Triff das Team: Alejandra Nieves Camacho

Foto - tabadul Mitglied Alejandra Nieves Camacho

Triff das Team

Alejandra Nieves Camacho

Hallo Alejandra! Als eines unserer tatkräftigen Mitglieder, was genau hat dich dazu bewegt, bei tabadul mitzuwirken?

Ich war sehr begeistert an einem Projekt teilzunehmen, das den interkulturellen Austausch fordert. Denn ich denke, dass es einen wesentlichen Teil für das gegenseitige Verständnis und die friedliche Koexistenz zwischen den Völkern ausmacht. Und dabei ist die Sprache meiner Meinung nach ein Kernelement. Ich wollte mitmachen und dabei lernen.

Vor welche zentralen Herausforderungen wird vor dem Hintergrund der hohen Anzahl ankommender Geflüchteten die deutsche Gesellschaft aus deiner Sicht gestellt werden?

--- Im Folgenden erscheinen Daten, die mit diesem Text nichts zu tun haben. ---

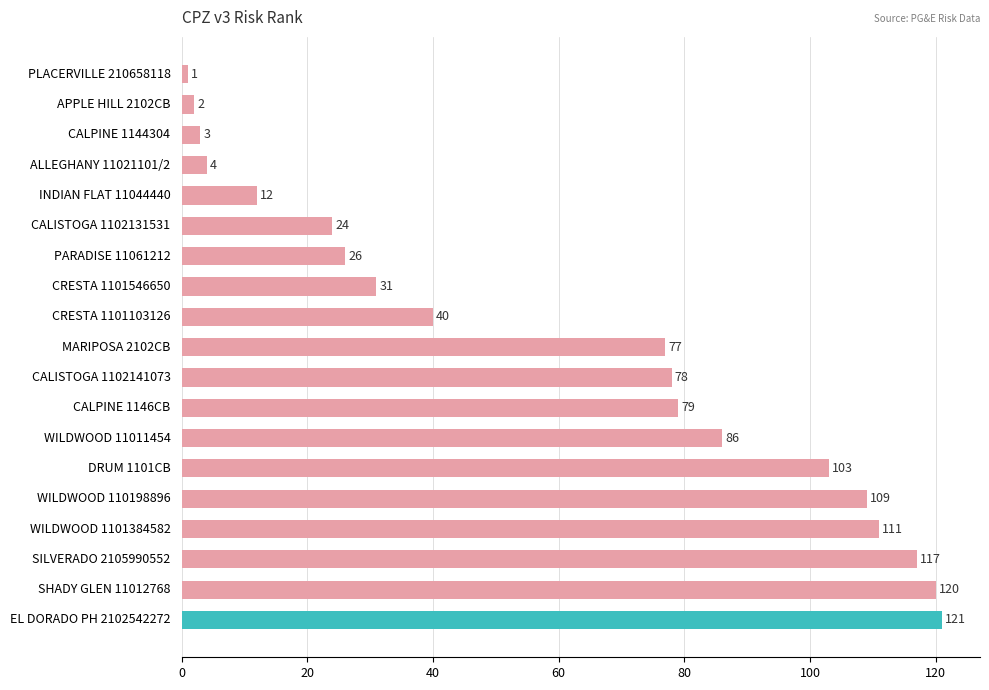

List the labels in order of value, largest first.

EL DORADO PH 2102542272, SHADY GLEN 11012768, SILVERADO 2105990552, WILDWOOD 1101384582, WILDWOOD 110198896, DRUM 1101CB, WILDWOOD 11011454, CALPINE 1146CB, CALISTOGA 1102141073, MARIPOSA 2102CB, CRESTA 1101103126, CRESTA 1101546650, PARADISE 11061212, CALISTOGA 1102131531, INDIAN FLAT 11044440, ALLEGHANY 11021101/2, CALPINE 1144304, APPLE HILL 2102CB, PLACERVILLE 210658118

Als ich in Deutschland angekommen bin, hatte ich die Möglichkeit zusammen mit einigen Geflüchteten Deutsch zu lernen. Und ich denke, dass es einer der größten Herausforderungen ist, die deutsche Sprache zu beherrschen – egal ob man Flüchtling ist oder nicht. Ich habe mit sehr ausgebildeten Menschen aus Syrien, aus dem Irak und aus Libyen Deutsch gelernt, die wegen der Sprachbarriere nicht in ihrem Bereich arbeiten können konnten.

Woher kommst du ursprünglich und wie fühlst du dich in Berlin?

Ich komme ursprünglich aus Mexiko und wohne hier seit eineinhalb Jahren und muss sagen, dass ich nach und nach in Berlin ein neues Zuhause gefunden habe. Es ist nicht immer einfach, aber auf jeden Fall ist es immer interessant.  

Wie erlebst du das Zusammenleben mit Deutschen?

Sehr gut, glücklicherweise habe ich schöne Beziehungen mit ihnen aufbauen können, seitdem ich hier wohne. Aber nicht nur mit ihnen, sondern auch mit anderen Leuten aus verschiedenen Ländern, die ich hier kennengelernt habe, obwohl wir nicht immer die gleiche Sprache sprechen.

Was machst du sonst so in deiner Freizeit?

Ich mag besonders tanzen und ins Kino gehen und wenn es nicht sehr kalt ist, fahre ich gerne mit dem Fahrrad oder gehe schwimmen.

In welcher Welt wünschst du dir in fünf Jahren zu leben?

Fünf Jahre sind leider zu wenig, um große Änderungen zu merken, besonders auf struktureller Ebene. Aber ich hoffe, dass die Gesellschaft zumindest langsam lernt, sich Anderen gegenüber zu öffnen und dabei das persönliche und kollektive Wachstum fördert. Das könnte auch helfen, eine Welt zu schaffen, in der die Menschen keine Scheu davor haben, ihre Meinung und ihren Glauben ehrlich zu äußern.